Two documentaries produced by the University of Alabama will be screened in Paris, France during October, 2011. The documentaries, originally made for broadcast in Alabama, have both had an impact well beyond the boundaries of the state.
“Richard Johnston: Hill Country Troubadour” will screen as a part of the Raw Sounds Movie Club on October 17th at Le Fanfaron (6 rue de la Main d’Or). The film, which won the Best Alabama Film Award at the 2007 George Lindsey UNA Film Festival, tells the story of a Memphis, Tennessee musician who was performing frequently in Alabama during the time it was produced. Johnston draws his inspiration from a unique style of blues music that comes from north Mississippi’s hill country and the film serves as an introduction to the musician and the style of music. It has been shown across the US, England, and Germany but this screening will be the French premiere.
“Songs Inside The Box” will screen during the Cigar Box Guitare Mini-Festival on October 22nd at Boullion Belge (6 Rue Planchat). The film chronicles an Alabama cigar box guitar festival which attracts participants from across the US. It recently won the Best Feature Length Documentary Award at the 2011 Prometheus Film Festival and portions of the documentary are currently being shown at the Grammy Museum in Los Angeles as a part of an exhibit of cigar box guitars. Through “Songs Inside The Box,” the Alabama festival has led to similar festivals around the world and the film will be shown at the first such festival in Paris. It has previously screened in Australia, England, Germany, and across the US.
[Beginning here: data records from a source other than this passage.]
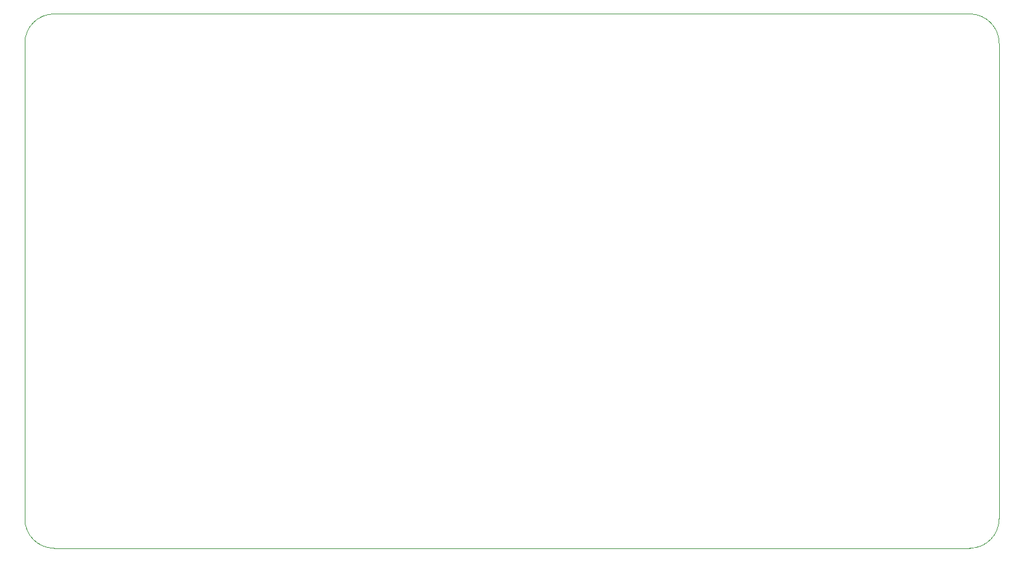
<source format=gbr>
%TF.GenerationSoftware,KiCad,Pcbnew,(5.99.0-2358-g6d8fb94d8)*%
%TF.CreationDate,2020-07-27T20:41:13+08:00*%
%TF.ProjectId,TheSPT_v2,54686553-5054-45f7-9632-2e6b69636164,V3.0*%
%TF.SameCoordinates,Original*%
%TF.FileFunction,Profile,NP*%
%FSLAX46Y46*%
G04 Gerber Fmt 4.6, Leading zero omitted, Abs format (unit mm)*
G04 Created by KiCad (PCBNEW (5.99.0-2358-g6d8fb94d8)) date 2020-07-27 20:41:13*
%MOMM*%
%LPD*%
G01*
G04 APERTURE LIST*
%TA.AperFunction,Profile*%
%ADD10C,0.120000*%
%TD*%
%TA.AperFunction,Profile*%
%ADD11C,0.100000*%
%TD*%
G04 APERTURE END LIST*
D10*
X183000000Y-119000000D02*
G75*
G02*
X179000000Y-123000000I-4000000J0D01*
G01*
X179000000Y-50000000D02*
G75*
G02*
X183000000Y-54000000I0J-4000000D01*
G01*
X54000000Y-123000000D02*
G75*
G02*
X50000000Y-119000000I0J4000000D01*
G01*
X50000000Y-54000000D02*
G75*
G02*
X54000000Y-50000000I4000000J0D01*
G01*
D11*
X179000000Y-123000000D02*
X54000000Y-123000000D01*
X183000000Y-54000000D02*
X183000000Y-119000000D01*
X54000000Y-50000000D02*
X179000000Y-50000000D01*
X50000000Y-54000000D02*
X50000000Y-119000000D01*
M02*

</source>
Both documentaries were directed by Max Shores at the UA Center for Public Television and Radio. The Center was created in 1955 to produce programming for the newly formed Alabama Public Television network of stations covering the state. For the past 20 years the department has focused primarily on the production of single topic documentaries which have shared aspects of life in Alabama and the southeastern US with audiences around the world. In addition to broadcast distribution, CPT&R documentaries have been screened at international film festivals where they have won awards.
The presentation of these two music documentaries within one week in Paris is a coincidence but the stories told by the two films are related. It was through Richard Johnston’s use of cigar box guitars that director Shores learned of the widespread interest in the instruments and the Alabama festival that brings cigar box guitar makers and musicians together.